Would you print each of the entries below precisely as given?

** Opening Information supplied block **

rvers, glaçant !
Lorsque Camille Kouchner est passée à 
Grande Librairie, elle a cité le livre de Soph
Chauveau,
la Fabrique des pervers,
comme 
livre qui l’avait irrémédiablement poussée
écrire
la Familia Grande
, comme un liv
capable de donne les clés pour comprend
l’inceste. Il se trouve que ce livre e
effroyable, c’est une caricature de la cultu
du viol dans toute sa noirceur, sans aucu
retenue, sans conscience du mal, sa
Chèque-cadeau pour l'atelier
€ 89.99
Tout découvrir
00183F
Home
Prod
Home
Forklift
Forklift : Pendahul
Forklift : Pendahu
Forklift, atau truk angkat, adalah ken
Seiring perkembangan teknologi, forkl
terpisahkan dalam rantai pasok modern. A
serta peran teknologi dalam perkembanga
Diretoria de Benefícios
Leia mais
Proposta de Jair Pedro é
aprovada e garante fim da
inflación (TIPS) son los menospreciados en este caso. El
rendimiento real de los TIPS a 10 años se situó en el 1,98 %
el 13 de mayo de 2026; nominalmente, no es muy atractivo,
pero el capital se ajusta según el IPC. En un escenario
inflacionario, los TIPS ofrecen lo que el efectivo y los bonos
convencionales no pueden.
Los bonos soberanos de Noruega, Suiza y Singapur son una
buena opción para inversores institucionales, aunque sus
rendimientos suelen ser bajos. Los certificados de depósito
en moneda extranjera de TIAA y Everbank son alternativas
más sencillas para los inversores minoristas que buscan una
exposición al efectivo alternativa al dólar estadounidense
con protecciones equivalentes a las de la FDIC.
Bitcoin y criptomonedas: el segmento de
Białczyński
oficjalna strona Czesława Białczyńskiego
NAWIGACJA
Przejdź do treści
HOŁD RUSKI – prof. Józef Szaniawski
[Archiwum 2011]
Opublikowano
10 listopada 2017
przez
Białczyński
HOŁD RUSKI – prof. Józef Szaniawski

** Closing Information supplied block **

• Response to this task
rvers, glaçant !
Lorsque Camille Kouchner est passée à 
Grande Librairie, elle a cité le livre de Soph
Chauveau,
la Fabrique des pervers,
comme 
livre qui l’avait irrémédiablement poussée
écrire
la Familia Grande
, comme un liv
capable de donne les clés pour comprend
l’inceste. Il se trouve que ce livre e
effroyable, c’est une caricature de la cultu
du viol dans toute sa noirceur, sans aucu
retenue, sans conscience du mal, sa
Chèque-cadeau pour l'atelier
€ 89.99
Tout découvrir
00183F
Home
Prod
Home
Forklift
Forklift : Pendahul
Forklift : Pendahu
Forklift, atau truk angkat, adalah ken
Seiring perkembangan teknologi, forkl
terpisahkan dalam rantai pasok modern. A
serta peran teknologi dalam perkembanga
Diretoria de Benefícios
Leia mais
Proposta de Jair Pedro é
aprovada e garante fim da
inflación (TIPS) son los menospreciados en este caso. El
rendimiento real de los TIPS a 10 años se situó en el 1,98 %
el 13 de mayo de 2026; nominalmente, no es muy atractivo,
pero el capital se ajusta según el IPC. En un escenario
inflacionario, los TIPS ofrecen lo que el efectivo y los bonos
convencionales no pueden.
Los bonos soberanos de Noruega, Suiza y Singapur son una
buena opción para inversores institucionales, aunque sus
rendimientos suelen ser bajos. Los certificados de depósito
en moneda extranjera de TIAA y Everbank son alternativas
más sencillas para los inversores minoristas que buscan una
exposición al efectivo alternativa al dólar estadounidense
con protecciones equivalentes a las de la FDIC.
Bitcoin y criptomonedas: el segmento de
Białczyński
oficjalna strona Czesława Białczyńskiego
NAWIGACJA
Przejdź do treści
HOŁD RUSKI – prof. Józef Szaniawski
[Archiwum 2011]
Opublikowano
10 listopada 2017
przez
Białczyński
HOŁD RUSKI – prof. Józef Szaniawski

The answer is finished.